• **Exercícios propostos**
1. Segundo o texto sobre o movimento sanitarista, como era o personagem Jeca Tatu antes de receber educação sanitária?
2. Escreva a continuação do texto sobre o movimento sanitarista, partindo da última frase apresentada.

• **Texto para análise**
"Nada se espalha com maior rapidez do que um boato" (Virgílio)

Anos 1920 - Questão Social (Parte 04/05)

Médicos sanitaristas em Manguinhos, vendo-se Artur Neiva (primeiro sentado à direita), 1913.
Rio de Janeiro (RJ). (CPDOC/AN foto 001)

Movimento Sanitarista

O escritor Monteiro Lobato criou um personagem chamado Jeca Tatu. Era um caipira que não fazia nada na vida devido à doença e à preguiça. Mas Lobato aderiu à campanha em prol do saneamento rural e deu a seu personagem educação sanitária. A partir de então, Jeca Tatu prosperou a olhos vistos, superou em produtividade o trabalhador imigrante e tornou-se, ele também, um educador sanitário.
Era evidente que nas primeiras décadas do século XX o brasileiro, sobretudo o homem do campo, estava doente. Alguns não conseguiam ver solução para isso e mantinham uma atitude negativista. Outros, os ufanistas, ignoravam o problema. Mas os que abraçaram a campanha sanitarista acreditavam que havia cura para o mal do povo brasileiro.

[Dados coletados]

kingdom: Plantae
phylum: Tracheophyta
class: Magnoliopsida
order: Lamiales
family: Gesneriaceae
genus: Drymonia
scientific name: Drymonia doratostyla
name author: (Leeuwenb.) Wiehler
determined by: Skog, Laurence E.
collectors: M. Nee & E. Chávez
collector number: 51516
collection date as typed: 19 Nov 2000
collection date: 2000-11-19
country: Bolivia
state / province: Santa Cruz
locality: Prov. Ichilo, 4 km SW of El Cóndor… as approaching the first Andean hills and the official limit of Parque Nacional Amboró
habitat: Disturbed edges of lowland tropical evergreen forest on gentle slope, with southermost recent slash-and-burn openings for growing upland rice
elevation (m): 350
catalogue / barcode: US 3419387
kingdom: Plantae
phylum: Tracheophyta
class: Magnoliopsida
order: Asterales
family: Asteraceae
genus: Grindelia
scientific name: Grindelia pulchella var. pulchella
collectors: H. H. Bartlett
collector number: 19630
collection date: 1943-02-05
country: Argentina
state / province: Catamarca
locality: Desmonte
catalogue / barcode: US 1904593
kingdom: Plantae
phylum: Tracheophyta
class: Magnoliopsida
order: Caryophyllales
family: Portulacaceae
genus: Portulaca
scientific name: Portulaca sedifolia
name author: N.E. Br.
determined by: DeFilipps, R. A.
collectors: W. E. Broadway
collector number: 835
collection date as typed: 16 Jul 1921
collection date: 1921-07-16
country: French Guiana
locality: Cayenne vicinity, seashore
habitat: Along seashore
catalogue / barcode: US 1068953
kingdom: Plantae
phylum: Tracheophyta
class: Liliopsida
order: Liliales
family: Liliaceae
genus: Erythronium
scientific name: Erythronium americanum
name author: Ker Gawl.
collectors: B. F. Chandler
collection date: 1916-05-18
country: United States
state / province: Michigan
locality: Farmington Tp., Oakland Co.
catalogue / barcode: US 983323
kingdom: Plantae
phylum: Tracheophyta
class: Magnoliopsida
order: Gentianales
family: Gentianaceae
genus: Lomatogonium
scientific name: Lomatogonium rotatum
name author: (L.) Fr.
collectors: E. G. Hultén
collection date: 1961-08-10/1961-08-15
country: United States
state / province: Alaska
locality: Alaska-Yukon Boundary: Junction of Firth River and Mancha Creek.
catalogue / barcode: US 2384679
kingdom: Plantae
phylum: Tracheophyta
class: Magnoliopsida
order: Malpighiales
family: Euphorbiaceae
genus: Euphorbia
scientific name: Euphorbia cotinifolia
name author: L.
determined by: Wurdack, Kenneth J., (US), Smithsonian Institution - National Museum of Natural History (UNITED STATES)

• **Respostas escritas**
1. Era um caipira que não fazia nada na vida devido à doença e à preguiça.

2.
Para os defensores do saneamento, a questão da saúde, assim como a da educação, era também elemento crucial na construção da nacionalidade. Um claro exemplo da relação entre o abandono e o isolamento das populações sertanejas e a ausência de um sentimento de identidade nacional está no Relatório Médico-Científico publicado em 1916 por Belisário Pena e Artur Neiva, do Instituto Oswaldo Cruz. Lá se diz que é "raro o indivíduo que sabe o que é o Brasil. Piauí é uma terra, Ceará outra terra. Pernambuco outra (...). A única bandeira que conhecem é a do divino." A publicação desse relatório foi extremamente importante para a tomada de consciência da situação sanitária do país. A campanha do saneamento rural foi igualmente intensificada pelo movimento nacionalista que se generalizou a partir da Primeira Guerra Mundial.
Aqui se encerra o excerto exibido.